*ASSIGNMENT:*
Write out every line of the data below exactly as given.

Extracted records:
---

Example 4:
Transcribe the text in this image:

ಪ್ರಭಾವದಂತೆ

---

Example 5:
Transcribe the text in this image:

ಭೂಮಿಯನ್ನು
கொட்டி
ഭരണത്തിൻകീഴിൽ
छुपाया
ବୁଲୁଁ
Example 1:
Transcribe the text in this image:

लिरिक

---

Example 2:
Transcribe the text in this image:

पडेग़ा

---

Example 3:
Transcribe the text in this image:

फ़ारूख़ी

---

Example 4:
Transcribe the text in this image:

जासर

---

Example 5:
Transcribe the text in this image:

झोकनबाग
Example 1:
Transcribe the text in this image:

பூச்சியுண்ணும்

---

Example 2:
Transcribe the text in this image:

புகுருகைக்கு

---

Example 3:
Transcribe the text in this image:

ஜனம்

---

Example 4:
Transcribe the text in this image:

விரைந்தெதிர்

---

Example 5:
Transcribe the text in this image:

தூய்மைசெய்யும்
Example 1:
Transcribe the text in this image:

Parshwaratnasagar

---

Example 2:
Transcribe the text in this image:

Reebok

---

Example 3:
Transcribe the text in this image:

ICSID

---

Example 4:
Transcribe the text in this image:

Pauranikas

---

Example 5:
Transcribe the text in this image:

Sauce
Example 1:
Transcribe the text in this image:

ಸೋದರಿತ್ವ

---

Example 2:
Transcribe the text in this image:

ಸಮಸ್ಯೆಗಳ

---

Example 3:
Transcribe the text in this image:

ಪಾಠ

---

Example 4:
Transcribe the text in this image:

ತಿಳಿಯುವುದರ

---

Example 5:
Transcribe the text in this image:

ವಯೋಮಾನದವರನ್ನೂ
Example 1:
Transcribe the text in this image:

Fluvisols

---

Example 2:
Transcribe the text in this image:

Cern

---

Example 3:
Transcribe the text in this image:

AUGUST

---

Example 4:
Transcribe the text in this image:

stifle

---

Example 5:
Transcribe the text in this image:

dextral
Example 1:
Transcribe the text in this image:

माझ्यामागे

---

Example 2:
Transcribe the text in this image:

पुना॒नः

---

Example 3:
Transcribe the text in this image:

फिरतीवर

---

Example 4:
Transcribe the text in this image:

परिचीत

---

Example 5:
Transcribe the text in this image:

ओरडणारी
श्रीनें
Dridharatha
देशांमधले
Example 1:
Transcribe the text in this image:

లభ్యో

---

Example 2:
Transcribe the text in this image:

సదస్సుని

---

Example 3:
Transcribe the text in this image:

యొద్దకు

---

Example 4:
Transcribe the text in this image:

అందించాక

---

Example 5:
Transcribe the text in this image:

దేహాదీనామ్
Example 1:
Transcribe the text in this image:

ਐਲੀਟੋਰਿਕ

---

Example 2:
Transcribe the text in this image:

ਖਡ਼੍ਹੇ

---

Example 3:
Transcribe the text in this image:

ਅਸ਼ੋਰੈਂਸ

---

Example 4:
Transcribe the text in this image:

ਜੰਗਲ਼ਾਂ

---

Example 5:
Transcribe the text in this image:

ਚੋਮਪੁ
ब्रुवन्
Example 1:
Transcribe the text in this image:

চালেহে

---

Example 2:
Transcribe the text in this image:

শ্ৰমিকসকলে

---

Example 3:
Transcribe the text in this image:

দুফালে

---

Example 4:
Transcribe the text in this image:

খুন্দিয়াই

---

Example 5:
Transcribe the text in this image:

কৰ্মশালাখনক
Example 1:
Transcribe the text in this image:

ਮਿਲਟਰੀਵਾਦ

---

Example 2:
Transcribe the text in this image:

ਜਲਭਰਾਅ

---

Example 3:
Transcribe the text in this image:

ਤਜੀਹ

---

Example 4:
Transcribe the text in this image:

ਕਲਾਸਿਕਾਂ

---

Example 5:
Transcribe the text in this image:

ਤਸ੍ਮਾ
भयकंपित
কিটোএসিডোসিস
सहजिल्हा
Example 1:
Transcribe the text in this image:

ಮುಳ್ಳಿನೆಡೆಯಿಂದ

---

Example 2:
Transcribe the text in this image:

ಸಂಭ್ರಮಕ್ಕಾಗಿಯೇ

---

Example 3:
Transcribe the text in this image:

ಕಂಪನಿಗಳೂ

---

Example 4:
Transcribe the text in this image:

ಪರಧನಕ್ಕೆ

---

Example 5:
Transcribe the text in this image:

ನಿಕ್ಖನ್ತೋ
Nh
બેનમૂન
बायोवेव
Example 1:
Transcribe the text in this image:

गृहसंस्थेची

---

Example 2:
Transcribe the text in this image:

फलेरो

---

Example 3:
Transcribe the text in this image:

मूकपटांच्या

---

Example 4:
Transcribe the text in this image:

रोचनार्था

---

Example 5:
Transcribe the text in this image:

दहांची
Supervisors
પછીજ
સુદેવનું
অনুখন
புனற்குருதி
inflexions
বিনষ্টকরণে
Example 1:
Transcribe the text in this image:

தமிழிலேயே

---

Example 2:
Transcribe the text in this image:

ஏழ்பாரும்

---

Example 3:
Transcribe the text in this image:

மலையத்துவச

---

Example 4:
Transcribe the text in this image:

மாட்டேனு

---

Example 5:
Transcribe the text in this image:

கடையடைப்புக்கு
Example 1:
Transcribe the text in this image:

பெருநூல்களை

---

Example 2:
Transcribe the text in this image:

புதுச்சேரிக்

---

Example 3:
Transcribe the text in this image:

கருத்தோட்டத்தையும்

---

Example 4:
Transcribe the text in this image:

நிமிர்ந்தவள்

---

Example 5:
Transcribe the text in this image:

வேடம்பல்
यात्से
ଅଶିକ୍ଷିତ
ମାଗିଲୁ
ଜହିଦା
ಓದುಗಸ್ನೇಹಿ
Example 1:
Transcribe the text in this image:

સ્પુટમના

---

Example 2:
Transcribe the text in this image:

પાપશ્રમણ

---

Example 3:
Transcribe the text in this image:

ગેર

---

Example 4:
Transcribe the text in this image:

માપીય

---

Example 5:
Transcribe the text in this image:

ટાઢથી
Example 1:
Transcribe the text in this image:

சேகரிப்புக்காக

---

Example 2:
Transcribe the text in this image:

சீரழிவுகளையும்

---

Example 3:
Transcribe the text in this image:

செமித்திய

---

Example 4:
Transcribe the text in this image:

*RESPONSE AREA:*
---

Example 4:
Transcribe the text in this image:

ಪ್ರಭಾವದಂತೆ

---

Example 5:
Transcribe the text in this image:

ಭೂಮಿಯನ್ನು
கொட்டி
ഭരണത്തിൻകീഴിൽ
छुपाया
ବୁଲୁଁ
Example 1:
Transcribe the text in this image:

लिरिक

---

Example 2:
Transcribe the text in this image:

पडेग़ा

---

Example 3:
Transcribe the text in this image:

फ़ारूख़ी

---

Example 4:
Transcribe the text in this image:

जासर

---

Example 5:
Transcribe the text in this image:

झोकनबाग
Example 1:
Transcribe the text in this image:

பூச்சியுண்ணும்

---

Example 2:
Transcribe the text in this image:

புகுருகைக்கு

---

Example 3:
Transcribe the text in this image:

ஜனம்

---

Example 4:
Transcribe the text in this image:

விரைந்தெதிர்

---

Example 5:
Transcribe the text in this image:

தூய்மைசெய்யும்
Example 1:
Transcribe the text in this image:

Parshwaratnasagar

---

Example 2:
Transcribe the text in this image:

Reebok

---

Example 3:
Transcribe the text in this image:

ICSID

---

Example 4:
Transcribe the text in this image:

Pauranikas

---

Example 5:
Transcribe the text in this image:

Sauce
Example 1:
Transcribe the text in this image:

ಸೋದರಿತ್ವ

---

Example 2:
Transcribe the text in this image:

ಸಮಸ್ಯೆಗಳ

---

Example 3:
Transcribe the text in this image:

ಪಾಠ

---

Example 4:
Transcribe the text in this image:

ತಿಳಿಯುವುದರ

---

Example 5:
Transcribe the text in this image:

ವಯೋಮಾನದವರನ್ನೂ
Example 1:
Transcribe the text in this image:

Fluvisols

---

Example 2:
Transcribe the text in this image:

Cern

---

Example 3:
Transcribe the text in this image:

AUGUST

---

Example 4:
Transcribe the text in this image:

stifle

---

Example 5:
Transcribe the text in this image:

dextral
Example 1:
Transcribe the text in this image:

माझ्यामागे

---

Example 2:
Transcribe the text in this image:

पुना॒नः

---

Example 3:
Transcribe the text in this image:

फिरतीवर

---

Example 4:
Transcribe the text in this image:

परिचीत

---

Example 5:
Transcribe the text in this image:

ओरडणारी
श्रीनें
Dridharatha
देशांमधले
Example 1:
Transcribe the text in this image:

లభ్యో

---

Example 2:
Transcribe the text in this image:

సదస్సుని

---

Example 3:
Transcribe the text in this image:

యొద్దకు

---

Example 4:
Transcribe the text in this image:

అందించాక

---

Example 5:
Transcribe the text in this image:

దేహాదీనామ్
Example 1:
Transcribe the text in this image:

ਐਲੀਟੋਰਿਕ

---

Example 2:
Transcribe the text in this image:

ਖਡ਼੍ਹੇ

---

Example 3:
Transcribe the text in this image:

ਅਸ਼ੋਰੈਂਸ

---

Example 4:
Transcribe the text in this image:

ਜੰਗਲ਼ਾਂ

---

Example 5:
Transcribe the text in this image:

ਚੋਮਪੁ
ब्रुवन्
Example 1:
Transcribe the text in this image:

চালেহে

---

Example 2:
Transcribe the text in this image:

শ্ৰমিকসকলে

---

Example 3:
Transcribe the text in this image:

দুফালে

---

Example 4:
Transcribe the text in this image:

খুন্দিয়াই

---

Example 5:
Transcribe the text in this image:

কৰ্মশালাখনক
Example 1:
Transcribe the text in this image:

ਮਿਲਟਰੀਵਾਦ

---

Example 2:
Transcribe the text in this image:

ਜਲਭਰਾਅ

---

Example 3:
Transcribe the text in this image:

ਤਜੀਹ

---

Example 4:
Transcribe the text in this image:

ਕਲਾਸਿਕਾਂ

---

Example 5:
Transcribe the text in this image:

ਤਸ੍ਮਾ
भयकंपित
কিটোএসিডোসিস
सहजिल्हा
Example 1:
Transcribe the text in this image:

ಮುಳ್ಳಿನೆಡೆಯಿಂದ

---

Example 2:
Transcribe the text in this image:

ಸಂಭ್ರಮಕ್ಕಾಗಿಯೇ

---

Example 3:
Transcribe the text in this image:

ಕಂಪನಿಗಳೂ

---

Example 4:
Transcribe the text in this image:

ಪರಧನಕ್ಕೆ

---

Example 5:
Transcribe the text in this image:

ನಿಕ್ಖನ್ತೋ
Nh
બેનમૂન
बायोवेव
Example 1:
Transcribe the text in this image:

गृहसंस्थेची

---

Example 2:
Transcribe the text in this image:

फलेरो

---

Example 3:
Transcribe the text in this image:

मूकपटांच्या

---

Example 4:
Transcribe the text in this image:

रोचनार्था

---

Example 5:
Transcribe the text in this image:

दहांची
Supervisors
પછીજ
સુદેવનું
অনুখন
புனற்குருதி
inflexions
বিনষ্টকরণে
Example 1:
Transcribe the text in this image:

தமிழிலேயே

---

Example 2:
Transcribe the text in this image:

ஏழ்பாரும்

---

Example 3:
Transcribe the text in this image:

மலையத்துவச

---

Example 4:
Transcribe the text in this image:

மாட்டேனு

---

Example 5:
Transcribe the text in this image:

கடையடைப்புக்கு
Example 1:
Transcribe the text in this image:

பெருநூல்களை

---

Example 2:
Transcribe the text in this image:

புதுச்சேரிக்

---

Example 3:
Transcribe the text in this image:

கருத்தோட்டத்தையும்

---

Example 4:
Transcribe the text in this image:

நிமிர்ந்தவள்

---

Example 5:
Transcribe the text in this image:

வேடம்பல்
यात्से
ଅଶିକ୍ଷିତ
ମାଗିଲୁ
ଜହିଦା
ಓದುಗಸ್ನೇಹಿ
Example 1:
Transcribe the text in this image:

સ્પુટમના

---

Example 2:
Transcribe the text in this image:

પાપશ્રમણ

---

Example 3:
Transcribe the text in this image:

ગેર

---

Example 4:
Transcribe the text in this image:

માપીય

---

Example 5:
Transcribe the text in this image:

ટાઢથી
Example 1:
Transcribe the text in this image:

சேகரிப்புக்காக

---

Example 2:
Transcribe the text in this image:

சீரழிவுகளையும்

---

Example 3:
Transcribe the text in this image:

செமித்திய

---

Example 4:
Transcribe the text in this image:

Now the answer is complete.